KI und Deep Learning in der medialen Zukunft

Konkrete Anwendungen und Entwicklungen vom Roboterjournalismus bis zum intelligenten Assistenten

München, (PresseBox) - Noch vor wenigen Jahren galt die Künstliche Intelligenz als ebenso exotisches wie wenig erfolgversprechendes Forschungsfeld. Nach mehreren Entwicklungsschüben ist die KI heute wahrscheinlich die zukunftsrelevanteste Technologie. Die durch sie ausgelösten Veränderungen des aktuellen digitalen Transformationsprozesses, des Medienwandels und vor allem der Medieninhalte sind heute kaum absehbar .

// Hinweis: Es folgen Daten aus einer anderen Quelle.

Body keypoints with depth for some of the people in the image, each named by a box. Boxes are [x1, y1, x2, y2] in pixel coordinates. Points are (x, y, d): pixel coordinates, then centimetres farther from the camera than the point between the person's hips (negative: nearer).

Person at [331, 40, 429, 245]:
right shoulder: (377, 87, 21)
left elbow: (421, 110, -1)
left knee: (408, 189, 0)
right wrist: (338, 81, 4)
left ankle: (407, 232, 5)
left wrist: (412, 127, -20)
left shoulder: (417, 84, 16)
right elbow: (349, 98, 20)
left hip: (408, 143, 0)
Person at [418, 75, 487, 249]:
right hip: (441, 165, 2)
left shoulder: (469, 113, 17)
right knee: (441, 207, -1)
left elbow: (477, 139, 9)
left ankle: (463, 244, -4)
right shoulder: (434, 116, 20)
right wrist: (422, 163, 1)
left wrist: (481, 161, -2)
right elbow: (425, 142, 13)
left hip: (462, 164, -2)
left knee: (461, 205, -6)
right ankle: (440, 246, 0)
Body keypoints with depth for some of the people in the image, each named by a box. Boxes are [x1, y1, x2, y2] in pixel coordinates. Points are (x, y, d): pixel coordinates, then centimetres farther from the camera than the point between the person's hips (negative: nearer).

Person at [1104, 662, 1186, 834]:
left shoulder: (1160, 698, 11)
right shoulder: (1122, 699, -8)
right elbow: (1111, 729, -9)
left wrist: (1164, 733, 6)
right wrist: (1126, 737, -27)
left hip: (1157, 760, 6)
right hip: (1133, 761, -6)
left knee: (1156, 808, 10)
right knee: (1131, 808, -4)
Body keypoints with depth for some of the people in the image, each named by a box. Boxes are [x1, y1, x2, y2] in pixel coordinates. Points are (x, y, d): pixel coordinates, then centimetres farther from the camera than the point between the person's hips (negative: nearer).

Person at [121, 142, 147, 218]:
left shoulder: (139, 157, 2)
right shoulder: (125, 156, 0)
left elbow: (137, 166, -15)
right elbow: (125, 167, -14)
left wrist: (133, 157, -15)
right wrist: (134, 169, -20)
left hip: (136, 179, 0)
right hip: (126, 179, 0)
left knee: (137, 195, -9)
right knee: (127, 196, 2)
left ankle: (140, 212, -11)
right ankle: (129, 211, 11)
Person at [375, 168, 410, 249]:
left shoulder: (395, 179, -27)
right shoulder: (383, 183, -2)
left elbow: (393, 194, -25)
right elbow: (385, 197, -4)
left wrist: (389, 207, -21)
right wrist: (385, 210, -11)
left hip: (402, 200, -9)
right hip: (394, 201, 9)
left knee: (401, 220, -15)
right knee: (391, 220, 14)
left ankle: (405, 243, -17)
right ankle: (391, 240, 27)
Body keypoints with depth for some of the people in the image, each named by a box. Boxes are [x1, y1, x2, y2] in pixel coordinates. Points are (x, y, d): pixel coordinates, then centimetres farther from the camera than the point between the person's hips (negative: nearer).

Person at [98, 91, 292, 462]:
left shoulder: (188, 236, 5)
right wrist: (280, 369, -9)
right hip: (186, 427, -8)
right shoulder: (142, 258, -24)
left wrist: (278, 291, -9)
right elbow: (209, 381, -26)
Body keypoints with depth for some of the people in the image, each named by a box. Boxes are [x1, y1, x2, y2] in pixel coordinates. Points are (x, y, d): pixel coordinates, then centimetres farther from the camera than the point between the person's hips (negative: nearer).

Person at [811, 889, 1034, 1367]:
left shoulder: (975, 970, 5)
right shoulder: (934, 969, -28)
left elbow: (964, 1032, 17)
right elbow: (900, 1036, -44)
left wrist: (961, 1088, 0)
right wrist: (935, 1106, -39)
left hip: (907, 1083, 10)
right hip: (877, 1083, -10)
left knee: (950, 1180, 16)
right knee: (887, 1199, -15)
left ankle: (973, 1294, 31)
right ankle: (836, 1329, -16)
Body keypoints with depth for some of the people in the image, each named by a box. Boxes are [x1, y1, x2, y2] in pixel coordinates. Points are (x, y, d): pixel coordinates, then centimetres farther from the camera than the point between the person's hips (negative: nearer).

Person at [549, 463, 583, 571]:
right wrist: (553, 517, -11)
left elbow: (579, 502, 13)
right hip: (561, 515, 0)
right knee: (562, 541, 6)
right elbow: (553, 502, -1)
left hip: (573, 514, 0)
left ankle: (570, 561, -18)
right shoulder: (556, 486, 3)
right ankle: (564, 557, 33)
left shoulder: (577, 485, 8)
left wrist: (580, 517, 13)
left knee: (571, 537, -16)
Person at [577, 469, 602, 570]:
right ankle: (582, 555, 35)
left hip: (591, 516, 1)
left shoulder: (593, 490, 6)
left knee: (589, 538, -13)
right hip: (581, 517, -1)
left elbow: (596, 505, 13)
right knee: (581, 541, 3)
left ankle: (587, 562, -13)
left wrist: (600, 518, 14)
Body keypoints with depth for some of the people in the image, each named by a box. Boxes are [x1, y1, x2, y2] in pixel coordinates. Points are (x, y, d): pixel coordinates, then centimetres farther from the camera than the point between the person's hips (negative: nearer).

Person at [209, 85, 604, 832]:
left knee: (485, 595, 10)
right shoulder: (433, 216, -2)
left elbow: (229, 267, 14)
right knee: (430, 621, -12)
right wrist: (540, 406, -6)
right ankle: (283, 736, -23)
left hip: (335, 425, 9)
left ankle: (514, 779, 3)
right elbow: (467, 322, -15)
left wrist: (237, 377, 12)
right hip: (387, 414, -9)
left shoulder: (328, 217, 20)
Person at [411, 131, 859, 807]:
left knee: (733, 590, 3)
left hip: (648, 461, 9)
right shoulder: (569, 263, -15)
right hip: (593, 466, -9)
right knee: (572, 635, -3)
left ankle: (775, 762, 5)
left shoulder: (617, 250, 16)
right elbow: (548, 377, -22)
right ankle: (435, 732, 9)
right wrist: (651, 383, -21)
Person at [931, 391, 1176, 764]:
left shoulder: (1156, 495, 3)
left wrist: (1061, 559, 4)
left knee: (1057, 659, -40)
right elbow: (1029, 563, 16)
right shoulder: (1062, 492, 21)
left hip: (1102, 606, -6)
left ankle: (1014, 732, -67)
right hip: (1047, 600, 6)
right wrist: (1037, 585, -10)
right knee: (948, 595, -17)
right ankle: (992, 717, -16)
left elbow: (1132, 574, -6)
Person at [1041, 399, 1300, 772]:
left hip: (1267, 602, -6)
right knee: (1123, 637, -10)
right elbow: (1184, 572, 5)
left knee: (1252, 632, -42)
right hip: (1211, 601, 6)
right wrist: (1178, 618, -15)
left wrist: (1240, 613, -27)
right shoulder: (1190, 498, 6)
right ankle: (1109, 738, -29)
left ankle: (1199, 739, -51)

Investoren haben über fünf Milliarden US-Dollar in Unternehmen investiert, die KI einsetzen. Das entspricht einer Steigerung von 61 % gegenüber 2015. Laut einer aktuellen Studie von Crisp Research nutzen bereits ein Fünftel aller deutschen Unternehmen aktiv KI und maschinelles Lernen. KI ist in Form von Deep Learning und autonomen Systemen längst Gegenwart. Roboterjournalismus, Data-Mining, intelligente Assistenten sind Teil einer schon lange währenden Konvergenz der Medien, die eine gänzlich neue, KI-basierte Medienlandschaft entstehen lässt. Eine Medienlandschaft, zu der Robotcars ebenso zählen wie das Internet of Things, oder das Serienstreaming. Einst vorgenommene Segmentierungen oder Trennungen gehören der Vergangenheit an.

Klassische Medien wie Radio und Fernsehen können an dieser KI-geprägten Medienlandschaft partizipieren, wenn sie deren Konditionen rechtzeitig erkennen und den Medienwandel proaktiv mitgestalten. Gelingen kann dies nur mit einem fluiden Gestaltungsprozess und dem Einsatz von KI. So kann sie beispielsweise in der Produktion und im Archiv helfen, bei der Suche und Beseitigung von Fehlern in technischen Systemen und dem Zuschauer bei der Auswahl der Inhalte assistieren. Aber auch gesellschafts- und medienpolitisch werden diese Technologien in Zusammenhang mit dem Medienumfeld diskutiert: wie werden Medien anders wahrgenommen, welche Nachricht ist richtig, welche falsch und wie werden Informationen von Automaten individuell formuliert?

In Fortsetzung des Symposiums „Big Data – Produktiver Mehrwert oder unberechenbare Datenflut?“ der ARD.ZDF medienakademie und dem IRT aus dem Jahr 2015 in Berlin, strukturiert das Fachsymposium die wichtigsten Fachbegriffe und zeigt Ihnen, was heute bereits an Anwendungen verfügbar ist und wohin diese Entwicklungen führen. Neben dem Vortragsprogramm und den Podiumsdiskussionen finden Sie auch wieder reichlich Gelegenheit für Expertengespräche und Networking.